Os debates em torno do Projeto de Emenda Constitucional n.º 478/2010, conhecido como “PEC das Domésticas”, sintetizam as principais tensões que caracterizam o Brasil do século XXI. Eles revelam posições radicalmente diversas sobre questões tão centrais como o trabalho e o gênero, a raça e a desigualdade, o crescimento econômico e a vulnerabilidade social. Em seu conjunto, os posicionamentos divergentes sobre o trabalho doméstico — atividade que encapsula, de maneira particularmente aguda, as múltiplas contradições da sociedade brasileira — oferecem uma radiografia poderosa do mosaico político-ideológico que o Parlamento brasileiro representa.
Larissa Cristina Margarido aborda a complexidade desse tema com coragem, inteligência e rigor. Utilizando o referencial da análise de discurso crítica e a perspectiva da teoria decolonial, Margarido nos convida a olhar com mais profundidade o sentido desse embate parlamentar. Seu estudo cuidadoso dos argumentos aponta para as conexões profundas entre posicionamentos políticos e perspectivas ideológicas, situando-os no quadro mais geral do processo de radical transformação da vida material e simbólica a que se tem chamado globalização.
O olhar crítico de Margarido se volta também à academia, à sua função social e aos limites constitutivos de sua forma de construir conhecimento. A autora sustenta que é preciso “combater as perspectivas baseadas na presunção de que a objetividade e a neutralidade, bem como o individualismo e o formalismo, e a produção de ideias abstratas e desincorporadas, sejam parâmetros adequados e suficientes para a análise de práticas sociais, econômicas e políticas”.
À profundidade da análise e à agudeza da crítica, Margarido adiciona a segurança do estilo.

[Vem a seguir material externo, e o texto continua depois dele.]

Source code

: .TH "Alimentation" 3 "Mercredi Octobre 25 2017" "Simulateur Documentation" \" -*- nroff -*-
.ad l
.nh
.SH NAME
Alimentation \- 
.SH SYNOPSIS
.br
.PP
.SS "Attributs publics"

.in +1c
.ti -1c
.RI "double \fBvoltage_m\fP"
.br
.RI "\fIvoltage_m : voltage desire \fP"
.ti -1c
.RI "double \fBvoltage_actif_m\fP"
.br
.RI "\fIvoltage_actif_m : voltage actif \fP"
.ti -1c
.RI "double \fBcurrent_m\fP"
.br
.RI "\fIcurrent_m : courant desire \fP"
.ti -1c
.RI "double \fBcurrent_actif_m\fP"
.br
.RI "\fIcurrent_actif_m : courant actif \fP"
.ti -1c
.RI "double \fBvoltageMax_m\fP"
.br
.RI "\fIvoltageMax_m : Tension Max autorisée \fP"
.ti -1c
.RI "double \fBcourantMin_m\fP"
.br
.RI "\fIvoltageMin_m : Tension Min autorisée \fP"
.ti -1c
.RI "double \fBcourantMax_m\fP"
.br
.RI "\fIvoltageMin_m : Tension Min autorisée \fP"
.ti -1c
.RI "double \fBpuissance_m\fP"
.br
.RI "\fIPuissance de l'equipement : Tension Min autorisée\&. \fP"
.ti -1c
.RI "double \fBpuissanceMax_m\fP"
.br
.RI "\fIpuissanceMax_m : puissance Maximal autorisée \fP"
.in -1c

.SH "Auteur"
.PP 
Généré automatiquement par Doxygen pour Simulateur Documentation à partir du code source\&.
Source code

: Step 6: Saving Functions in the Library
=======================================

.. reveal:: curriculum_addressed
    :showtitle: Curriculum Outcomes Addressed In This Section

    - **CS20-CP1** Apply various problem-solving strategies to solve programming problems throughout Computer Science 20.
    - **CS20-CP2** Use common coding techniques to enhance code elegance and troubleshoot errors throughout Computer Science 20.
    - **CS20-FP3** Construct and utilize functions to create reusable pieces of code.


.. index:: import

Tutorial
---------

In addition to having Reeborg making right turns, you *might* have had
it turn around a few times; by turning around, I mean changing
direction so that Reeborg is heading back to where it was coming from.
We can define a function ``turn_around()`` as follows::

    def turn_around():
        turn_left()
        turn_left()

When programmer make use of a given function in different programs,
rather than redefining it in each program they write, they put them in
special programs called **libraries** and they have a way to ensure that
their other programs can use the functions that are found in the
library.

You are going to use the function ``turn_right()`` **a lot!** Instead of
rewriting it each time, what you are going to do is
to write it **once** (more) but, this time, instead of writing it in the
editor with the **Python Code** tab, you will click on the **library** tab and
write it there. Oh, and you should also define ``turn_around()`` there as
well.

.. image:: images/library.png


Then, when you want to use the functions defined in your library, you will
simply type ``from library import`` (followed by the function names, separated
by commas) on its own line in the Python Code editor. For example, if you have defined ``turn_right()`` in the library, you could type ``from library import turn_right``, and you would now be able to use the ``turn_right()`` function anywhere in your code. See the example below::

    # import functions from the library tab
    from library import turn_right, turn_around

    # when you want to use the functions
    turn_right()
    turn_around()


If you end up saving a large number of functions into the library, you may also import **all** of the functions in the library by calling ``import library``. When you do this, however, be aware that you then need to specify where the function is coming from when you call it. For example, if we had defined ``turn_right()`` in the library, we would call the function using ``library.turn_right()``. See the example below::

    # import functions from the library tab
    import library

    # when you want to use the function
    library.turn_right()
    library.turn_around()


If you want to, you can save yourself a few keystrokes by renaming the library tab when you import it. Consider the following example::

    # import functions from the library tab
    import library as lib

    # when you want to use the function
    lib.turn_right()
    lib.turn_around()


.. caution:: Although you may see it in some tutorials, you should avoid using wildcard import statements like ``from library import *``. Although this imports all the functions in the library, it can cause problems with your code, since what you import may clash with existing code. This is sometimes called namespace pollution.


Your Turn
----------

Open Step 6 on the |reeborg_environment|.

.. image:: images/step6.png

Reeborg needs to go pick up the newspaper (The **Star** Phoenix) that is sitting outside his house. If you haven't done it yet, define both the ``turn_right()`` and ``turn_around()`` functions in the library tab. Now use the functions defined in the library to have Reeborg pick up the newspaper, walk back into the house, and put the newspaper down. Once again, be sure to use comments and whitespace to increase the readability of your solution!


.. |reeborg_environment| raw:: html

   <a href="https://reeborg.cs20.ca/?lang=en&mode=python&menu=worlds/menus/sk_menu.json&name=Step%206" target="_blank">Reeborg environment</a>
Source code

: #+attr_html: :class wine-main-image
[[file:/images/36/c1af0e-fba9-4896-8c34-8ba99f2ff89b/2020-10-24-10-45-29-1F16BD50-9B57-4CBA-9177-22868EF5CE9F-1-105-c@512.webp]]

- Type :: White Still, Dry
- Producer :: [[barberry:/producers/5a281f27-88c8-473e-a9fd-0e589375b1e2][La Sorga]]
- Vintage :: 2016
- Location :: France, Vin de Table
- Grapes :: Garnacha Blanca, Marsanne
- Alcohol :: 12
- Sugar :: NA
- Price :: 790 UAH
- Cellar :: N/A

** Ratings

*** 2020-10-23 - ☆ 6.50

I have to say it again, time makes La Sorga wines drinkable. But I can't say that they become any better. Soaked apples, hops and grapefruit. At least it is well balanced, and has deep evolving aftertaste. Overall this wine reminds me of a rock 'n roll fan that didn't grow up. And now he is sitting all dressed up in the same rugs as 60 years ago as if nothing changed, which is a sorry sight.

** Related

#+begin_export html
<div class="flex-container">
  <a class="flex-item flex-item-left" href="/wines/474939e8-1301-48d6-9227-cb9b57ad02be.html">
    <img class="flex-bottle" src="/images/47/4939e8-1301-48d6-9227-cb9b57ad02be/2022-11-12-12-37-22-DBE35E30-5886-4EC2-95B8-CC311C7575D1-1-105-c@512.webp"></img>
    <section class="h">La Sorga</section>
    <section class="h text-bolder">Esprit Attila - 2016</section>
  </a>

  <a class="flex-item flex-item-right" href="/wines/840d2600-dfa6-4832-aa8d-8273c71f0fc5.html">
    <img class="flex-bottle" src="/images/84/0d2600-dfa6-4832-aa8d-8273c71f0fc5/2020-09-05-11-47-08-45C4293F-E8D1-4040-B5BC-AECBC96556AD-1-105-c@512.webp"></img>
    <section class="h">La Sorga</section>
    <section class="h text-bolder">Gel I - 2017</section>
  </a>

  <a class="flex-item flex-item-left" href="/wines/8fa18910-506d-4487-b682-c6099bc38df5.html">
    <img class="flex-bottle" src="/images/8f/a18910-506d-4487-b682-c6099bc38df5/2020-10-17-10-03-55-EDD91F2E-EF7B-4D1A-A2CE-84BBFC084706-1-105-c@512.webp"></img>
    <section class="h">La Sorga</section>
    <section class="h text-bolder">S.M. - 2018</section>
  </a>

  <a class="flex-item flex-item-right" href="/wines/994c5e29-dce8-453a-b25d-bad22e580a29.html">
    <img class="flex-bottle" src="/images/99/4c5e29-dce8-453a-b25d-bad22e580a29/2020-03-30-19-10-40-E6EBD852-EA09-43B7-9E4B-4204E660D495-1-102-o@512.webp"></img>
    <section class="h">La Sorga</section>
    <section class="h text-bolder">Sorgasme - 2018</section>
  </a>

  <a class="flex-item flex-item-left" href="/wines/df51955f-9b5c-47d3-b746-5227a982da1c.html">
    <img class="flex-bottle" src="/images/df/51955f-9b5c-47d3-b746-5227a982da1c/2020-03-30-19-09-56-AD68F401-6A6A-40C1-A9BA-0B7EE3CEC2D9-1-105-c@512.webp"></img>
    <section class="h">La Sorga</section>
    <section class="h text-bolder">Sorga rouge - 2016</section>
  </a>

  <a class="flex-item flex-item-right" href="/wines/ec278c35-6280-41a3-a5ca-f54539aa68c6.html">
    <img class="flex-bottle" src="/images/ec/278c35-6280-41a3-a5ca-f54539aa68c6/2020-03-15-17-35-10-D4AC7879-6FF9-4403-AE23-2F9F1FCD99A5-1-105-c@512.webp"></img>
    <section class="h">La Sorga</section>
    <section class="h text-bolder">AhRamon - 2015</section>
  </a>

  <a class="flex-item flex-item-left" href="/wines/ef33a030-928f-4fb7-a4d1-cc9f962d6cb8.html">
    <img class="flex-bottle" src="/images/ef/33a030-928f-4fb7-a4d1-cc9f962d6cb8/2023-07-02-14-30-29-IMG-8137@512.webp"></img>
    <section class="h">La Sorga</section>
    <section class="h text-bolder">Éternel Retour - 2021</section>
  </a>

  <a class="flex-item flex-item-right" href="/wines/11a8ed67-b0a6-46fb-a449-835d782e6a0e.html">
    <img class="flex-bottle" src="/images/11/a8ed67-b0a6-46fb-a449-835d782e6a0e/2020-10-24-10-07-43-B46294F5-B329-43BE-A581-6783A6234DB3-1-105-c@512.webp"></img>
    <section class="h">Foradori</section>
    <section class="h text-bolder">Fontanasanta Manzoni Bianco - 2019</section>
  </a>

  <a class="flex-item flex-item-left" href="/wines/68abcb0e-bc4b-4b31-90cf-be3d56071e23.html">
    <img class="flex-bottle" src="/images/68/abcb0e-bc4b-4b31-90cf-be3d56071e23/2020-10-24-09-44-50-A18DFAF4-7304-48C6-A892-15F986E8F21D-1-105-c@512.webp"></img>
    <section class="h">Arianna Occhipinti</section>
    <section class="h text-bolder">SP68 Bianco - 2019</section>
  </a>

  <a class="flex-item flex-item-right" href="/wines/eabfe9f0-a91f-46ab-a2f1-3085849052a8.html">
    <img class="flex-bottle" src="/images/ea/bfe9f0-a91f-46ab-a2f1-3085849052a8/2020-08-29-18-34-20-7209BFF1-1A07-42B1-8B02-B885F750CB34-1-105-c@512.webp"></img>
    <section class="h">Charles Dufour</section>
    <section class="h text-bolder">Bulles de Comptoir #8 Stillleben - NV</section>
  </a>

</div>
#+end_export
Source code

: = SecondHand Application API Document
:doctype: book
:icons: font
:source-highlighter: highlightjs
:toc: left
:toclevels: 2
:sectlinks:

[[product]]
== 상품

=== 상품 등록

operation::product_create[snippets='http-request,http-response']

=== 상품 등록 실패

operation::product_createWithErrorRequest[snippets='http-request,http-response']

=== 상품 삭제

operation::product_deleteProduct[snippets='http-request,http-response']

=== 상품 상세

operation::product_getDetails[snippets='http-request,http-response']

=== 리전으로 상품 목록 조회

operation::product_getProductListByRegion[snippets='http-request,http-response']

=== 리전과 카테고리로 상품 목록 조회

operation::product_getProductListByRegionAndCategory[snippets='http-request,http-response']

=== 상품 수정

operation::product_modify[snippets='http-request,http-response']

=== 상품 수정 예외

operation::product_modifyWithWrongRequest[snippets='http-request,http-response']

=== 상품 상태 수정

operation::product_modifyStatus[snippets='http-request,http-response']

Seu texto é de leitura prazerosa, acessível e cativante mesmo para quem não for familiarizado com o campo do direito. A conjunção da amplitude do tema com a clareza da escrita faz com que essa seja uma obra agradável e útil a quem se interesse por política, direito, sociologia, estudos de gênero e de raça, relações de trabalho, decolonialidade, discurso, poder e justiça social.
O leitor tem em mãos uma obra sólida e instigante que ajuda a desvendar o dito e o não dito, o manifesto e o oculto que se instalam entre o discurso e o silêncio dos discursos parlamentares. O estudo de Margarido é um convite à reflexão profunda sobre o Brasil, sobre as raízes de seus intricados desafios e sobre novas perspectivas para enfrentá-los.